Instruction Sequencing
- memory latency problem
- Wide Memories
- Remember from chapter 3, we could use multiple banks of memory
to decrease memory access time.
- In our simple machine, what if we fetch 32 bits at a time?
- How about 64?
- Especially useful for instruction fetch.
- Not bad for sequential processing of an array.
- We do not improve the time to fetch a single instruction,
- But we do improve the instruction bandwidth.

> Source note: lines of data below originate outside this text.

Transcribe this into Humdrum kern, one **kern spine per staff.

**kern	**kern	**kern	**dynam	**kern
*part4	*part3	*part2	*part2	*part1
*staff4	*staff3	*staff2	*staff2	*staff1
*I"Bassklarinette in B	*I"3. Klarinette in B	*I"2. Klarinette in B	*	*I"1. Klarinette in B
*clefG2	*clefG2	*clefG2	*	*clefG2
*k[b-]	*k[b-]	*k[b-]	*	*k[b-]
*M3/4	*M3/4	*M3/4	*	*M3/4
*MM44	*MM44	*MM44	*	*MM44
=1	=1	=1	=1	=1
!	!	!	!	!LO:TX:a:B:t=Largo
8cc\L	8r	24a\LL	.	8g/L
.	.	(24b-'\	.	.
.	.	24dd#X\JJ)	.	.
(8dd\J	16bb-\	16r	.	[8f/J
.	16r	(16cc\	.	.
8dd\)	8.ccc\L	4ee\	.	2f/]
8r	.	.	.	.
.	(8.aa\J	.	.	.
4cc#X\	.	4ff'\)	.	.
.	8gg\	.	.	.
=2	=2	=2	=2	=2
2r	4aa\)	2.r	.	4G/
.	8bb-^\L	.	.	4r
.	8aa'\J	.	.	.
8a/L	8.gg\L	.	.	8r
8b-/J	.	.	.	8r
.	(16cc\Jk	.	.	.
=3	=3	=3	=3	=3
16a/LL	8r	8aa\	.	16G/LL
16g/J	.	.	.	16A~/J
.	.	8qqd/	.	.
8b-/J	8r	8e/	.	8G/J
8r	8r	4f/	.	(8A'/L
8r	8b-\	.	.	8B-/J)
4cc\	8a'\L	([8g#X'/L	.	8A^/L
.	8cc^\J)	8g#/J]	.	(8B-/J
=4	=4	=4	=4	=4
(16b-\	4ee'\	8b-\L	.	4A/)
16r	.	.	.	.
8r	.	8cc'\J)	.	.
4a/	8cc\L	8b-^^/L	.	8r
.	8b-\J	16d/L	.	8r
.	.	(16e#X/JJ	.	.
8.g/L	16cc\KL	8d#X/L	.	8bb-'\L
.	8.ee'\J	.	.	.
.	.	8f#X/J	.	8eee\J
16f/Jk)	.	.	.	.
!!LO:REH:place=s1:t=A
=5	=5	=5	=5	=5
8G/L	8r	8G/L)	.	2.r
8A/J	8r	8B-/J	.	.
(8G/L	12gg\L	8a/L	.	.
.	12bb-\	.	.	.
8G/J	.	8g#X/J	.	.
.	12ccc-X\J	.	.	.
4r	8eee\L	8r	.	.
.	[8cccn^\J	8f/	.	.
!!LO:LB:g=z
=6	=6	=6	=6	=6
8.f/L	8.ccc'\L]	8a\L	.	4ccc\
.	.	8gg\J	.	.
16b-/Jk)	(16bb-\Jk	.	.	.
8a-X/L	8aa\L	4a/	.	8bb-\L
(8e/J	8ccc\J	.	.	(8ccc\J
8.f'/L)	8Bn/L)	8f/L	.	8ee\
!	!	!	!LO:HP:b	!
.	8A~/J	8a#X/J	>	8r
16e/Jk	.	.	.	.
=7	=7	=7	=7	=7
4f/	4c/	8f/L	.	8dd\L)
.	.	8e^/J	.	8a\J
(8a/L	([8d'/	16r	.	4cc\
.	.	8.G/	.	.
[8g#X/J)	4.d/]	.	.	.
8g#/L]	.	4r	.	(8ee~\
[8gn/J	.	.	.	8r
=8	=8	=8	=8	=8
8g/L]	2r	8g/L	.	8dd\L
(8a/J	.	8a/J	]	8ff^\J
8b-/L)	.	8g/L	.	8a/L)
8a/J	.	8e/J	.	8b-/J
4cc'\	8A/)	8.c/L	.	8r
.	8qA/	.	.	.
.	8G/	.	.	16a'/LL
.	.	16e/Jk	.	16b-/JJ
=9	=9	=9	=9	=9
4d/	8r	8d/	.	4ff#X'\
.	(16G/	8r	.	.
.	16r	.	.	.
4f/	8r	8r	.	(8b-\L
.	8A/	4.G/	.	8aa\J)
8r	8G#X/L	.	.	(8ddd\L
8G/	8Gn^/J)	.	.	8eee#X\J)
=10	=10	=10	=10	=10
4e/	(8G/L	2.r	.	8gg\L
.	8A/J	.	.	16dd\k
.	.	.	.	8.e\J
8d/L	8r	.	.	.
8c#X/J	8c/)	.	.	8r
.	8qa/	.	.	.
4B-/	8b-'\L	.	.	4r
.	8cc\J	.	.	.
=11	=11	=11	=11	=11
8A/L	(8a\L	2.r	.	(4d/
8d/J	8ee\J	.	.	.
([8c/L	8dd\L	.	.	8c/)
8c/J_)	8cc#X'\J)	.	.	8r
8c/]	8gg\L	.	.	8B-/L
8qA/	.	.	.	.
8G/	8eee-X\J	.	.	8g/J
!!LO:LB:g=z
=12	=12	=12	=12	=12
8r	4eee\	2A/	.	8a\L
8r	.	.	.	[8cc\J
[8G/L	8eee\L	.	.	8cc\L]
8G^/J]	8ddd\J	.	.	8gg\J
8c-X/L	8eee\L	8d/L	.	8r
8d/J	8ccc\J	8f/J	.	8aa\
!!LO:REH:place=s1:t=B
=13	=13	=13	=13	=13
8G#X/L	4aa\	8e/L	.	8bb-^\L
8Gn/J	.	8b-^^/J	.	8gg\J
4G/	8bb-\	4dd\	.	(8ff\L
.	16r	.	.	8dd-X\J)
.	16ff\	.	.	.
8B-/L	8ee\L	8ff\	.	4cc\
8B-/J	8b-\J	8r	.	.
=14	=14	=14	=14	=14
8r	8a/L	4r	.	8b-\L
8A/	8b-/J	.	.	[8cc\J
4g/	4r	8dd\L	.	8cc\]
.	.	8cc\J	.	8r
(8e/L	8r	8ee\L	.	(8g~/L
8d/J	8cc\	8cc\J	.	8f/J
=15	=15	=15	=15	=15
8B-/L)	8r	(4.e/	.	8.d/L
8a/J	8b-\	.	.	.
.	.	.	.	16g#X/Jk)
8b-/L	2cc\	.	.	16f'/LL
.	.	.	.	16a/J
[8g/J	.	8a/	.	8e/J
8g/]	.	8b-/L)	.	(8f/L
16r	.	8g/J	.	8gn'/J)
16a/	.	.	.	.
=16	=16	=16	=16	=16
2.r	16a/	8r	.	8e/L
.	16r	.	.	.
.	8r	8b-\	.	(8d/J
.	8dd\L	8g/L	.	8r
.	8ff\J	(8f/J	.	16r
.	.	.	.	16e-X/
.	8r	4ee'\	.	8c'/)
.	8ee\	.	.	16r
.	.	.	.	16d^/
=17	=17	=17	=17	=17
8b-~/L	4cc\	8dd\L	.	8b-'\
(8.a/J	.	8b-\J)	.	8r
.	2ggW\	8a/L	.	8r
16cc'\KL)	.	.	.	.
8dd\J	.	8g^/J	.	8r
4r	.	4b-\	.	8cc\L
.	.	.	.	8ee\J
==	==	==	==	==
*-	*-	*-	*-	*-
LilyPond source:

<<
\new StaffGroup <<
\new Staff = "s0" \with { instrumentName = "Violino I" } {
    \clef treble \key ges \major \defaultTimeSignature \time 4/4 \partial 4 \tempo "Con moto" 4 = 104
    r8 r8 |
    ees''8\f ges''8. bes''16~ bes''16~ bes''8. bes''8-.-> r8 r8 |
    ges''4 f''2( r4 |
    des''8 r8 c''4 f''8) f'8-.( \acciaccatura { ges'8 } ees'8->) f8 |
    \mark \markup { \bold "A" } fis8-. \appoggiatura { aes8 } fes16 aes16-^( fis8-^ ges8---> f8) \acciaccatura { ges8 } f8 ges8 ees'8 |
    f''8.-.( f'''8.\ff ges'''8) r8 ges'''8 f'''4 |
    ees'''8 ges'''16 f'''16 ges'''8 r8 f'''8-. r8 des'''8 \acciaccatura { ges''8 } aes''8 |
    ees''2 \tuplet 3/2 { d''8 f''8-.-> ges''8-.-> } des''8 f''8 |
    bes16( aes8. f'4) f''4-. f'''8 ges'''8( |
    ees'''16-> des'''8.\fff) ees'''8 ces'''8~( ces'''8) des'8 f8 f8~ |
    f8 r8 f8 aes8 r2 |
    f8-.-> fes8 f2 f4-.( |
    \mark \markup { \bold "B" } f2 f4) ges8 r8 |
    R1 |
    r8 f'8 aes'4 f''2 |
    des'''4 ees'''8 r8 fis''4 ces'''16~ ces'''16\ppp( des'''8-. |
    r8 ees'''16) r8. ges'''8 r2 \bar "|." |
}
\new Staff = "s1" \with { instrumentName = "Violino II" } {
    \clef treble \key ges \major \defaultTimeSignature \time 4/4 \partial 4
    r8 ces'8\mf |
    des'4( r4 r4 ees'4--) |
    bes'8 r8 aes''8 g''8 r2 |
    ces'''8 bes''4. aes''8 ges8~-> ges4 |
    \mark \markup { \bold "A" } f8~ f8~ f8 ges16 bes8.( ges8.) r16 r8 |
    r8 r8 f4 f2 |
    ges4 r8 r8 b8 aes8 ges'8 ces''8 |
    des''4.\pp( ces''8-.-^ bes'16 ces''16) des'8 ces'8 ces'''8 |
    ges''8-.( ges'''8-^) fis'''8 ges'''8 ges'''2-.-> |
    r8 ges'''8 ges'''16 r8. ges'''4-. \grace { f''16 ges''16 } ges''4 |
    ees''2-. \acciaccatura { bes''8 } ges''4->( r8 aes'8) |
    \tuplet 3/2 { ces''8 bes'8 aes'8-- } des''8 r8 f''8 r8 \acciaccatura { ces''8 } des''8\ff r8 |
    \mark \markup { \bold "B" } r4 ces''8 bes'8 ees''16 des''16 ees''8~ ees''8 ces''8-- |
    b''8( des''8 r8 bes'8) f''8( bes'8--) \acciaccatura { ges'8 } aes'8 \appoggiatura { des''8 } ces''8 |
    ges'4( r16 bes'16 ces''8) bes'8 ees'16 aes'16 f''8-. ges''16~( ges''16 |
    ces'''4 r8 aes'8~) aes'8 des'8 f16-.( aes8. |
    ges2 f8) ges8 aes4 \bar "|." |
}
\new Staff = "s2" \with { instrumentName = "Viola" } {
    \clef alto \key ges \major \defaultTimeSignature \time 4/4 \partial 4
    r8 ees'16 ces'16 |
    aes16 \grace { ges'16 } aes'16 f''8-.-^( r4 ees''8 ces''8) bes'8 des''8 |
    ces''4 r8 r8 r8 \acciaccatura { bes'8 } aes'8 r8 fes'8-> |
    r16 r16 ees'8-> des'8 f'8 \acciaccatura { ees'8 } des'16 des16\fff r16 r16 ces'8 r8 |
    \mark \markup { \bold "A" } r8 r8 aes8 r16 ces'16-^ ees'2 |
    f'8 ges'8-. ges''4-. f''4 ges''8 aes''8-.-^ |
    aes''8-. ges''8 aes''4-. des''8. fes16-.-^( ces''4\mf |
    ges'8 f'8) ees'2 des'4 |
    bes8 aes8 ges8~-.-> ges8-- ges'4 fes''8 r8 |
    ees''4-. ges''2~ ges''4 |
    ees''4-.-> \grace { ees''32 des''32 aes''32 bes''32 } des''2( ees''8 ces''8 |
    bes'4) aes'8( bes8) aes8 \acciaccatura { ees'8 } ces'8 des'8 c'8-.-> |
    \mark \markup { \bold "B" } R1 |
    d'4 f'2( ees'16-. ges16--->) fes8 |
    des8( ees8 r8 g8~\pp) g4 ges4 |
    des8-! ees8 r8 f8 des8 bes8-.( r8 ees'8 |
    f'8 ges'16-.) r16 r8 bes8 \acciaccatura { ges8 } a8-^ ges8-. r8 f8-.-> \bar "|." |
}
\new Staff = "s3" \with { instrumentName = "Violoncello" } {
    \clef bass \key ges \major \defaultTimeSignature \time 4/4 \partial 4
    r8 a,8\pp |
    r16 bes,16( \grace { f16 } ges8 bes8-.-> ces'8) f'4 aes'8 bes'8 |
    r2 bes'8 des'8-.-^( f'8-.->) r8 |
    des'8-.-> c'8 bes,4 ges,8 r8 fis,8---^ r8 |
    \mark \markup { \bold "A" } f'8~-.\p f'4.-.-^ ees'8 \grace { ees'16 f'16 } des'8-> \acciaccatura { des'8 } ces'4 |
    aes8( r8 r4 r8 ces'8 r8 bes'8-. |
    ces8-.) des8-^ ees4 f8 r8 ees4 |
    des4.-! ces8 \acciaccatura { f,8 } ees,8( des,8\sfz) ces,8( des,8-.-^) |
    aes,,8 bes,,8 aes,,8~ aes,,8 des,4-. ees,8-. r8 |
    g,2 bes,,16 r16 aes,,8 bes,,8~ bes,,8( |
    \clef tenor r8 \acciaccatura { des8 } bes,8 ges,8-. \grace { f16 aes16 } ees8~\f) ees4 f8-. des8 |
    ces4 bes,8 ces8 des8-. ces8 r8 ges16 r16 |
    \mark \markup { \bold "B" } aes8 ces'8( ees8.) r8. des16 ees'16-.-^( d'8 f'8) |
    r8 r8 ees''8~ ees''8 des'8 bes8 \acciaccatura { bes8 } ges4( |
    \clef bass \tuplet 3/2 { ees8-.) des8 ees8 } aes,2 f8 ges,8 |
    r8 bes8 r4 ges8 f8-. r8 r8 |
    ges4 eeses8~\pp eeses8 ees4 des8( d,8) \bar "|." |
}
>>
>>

- But jumps are a problem.
- There are some problems, but this has been implemented in the IBM
RS/6000
- Interleaving
- How about multiple independant banks of memory
- 1/n of the words.
- This can work for both data and instruction
- In fact, how about data in one and instructions in another.
- Instruction Prefetching
- We have already discussed this one.
- Possibly interpret instructions before they get to the cpu
- This will help with unconditional branches.
- Cache
- Small memory for instructions only built into the processor
- Same speed as the processor
- Principle of locality - we will execute instructions close to
the last instruction we executed.
- This works with linear code
- But also with loops
- A cache hit occurs when an instruction we want is in the cache
- A cache miss occurs otherwise.
- Cache miss is expensive
- We must go to main memory to get the instruction
- This will cause wait states, or a processor stall
- Caches can be set up in a number of ways
- Fully Associative - address and data are stored in the cache
- Direct Mapped - each memory address goes to a unique space in
cache
- N-way set associative - each address can go to one of
N slots.
- Each of these has different performance characteristics.
- We also need to worry about when to change entries in the cache
- LRU - least recently used
- FIFO
- Random
- Different performances, overhead, and ease of implementing.
- Data Caching
- Like instruction cache
- But we need to worry about writes
- Write Through - data is written to cache and to memory
- Write Back - data is written to cache only, and only written
to memory when the cache block is replaced.
- Again there are a number of considerations here, but we won't
worry about them too much. (Until next Fall)
-
- Caches can be set up at different levels and speeds.
- The further from the processor, the bigger, and slower.
- Some processor information
- P4 - 1.5 GHz - 2.4 GHz
- 512 KB cache
- 8 - way set associative
- 20 stage pipeline
- UltraSparc III
- 700 - 900 MHz
- 32K I
- 64K D
- 8 MB external
- HPPA 8700
- 750 MHz
- .75 MB d cache
- 1.5 MB I cache
Machine | Processor | SPECINT 2000 | SPECFP 2000 |
Sun Blade 2050 | 900 MHZ | 537 | 610 |
HP 3700 | 750 MHZ | 568 | 604 |
Dell 340 | 2.2 GHz | 790 | 811 |
- New 2003, cache information
- 3.06 GHz XEON
- I don't completely trust the source for this one.
- ICache: Execution Trace Cache (12K, micro-ops)
- ICache: L2 512K, 8-way
- L1 dcache, 8K, 4-way
- Specint 2000 1099
- Specfp 2000 1053
- 1GHZ Alpha
- 64K icache, 64K dcache
- 8MB L2
- Specint 2000 795
- Specfp 2000 1124
- 1.2 GHz Ultrasparc III cu
- 32K I cache
- 64 K Data
- 8MB L2
- Specint 2000 642
- Specfp 2000 953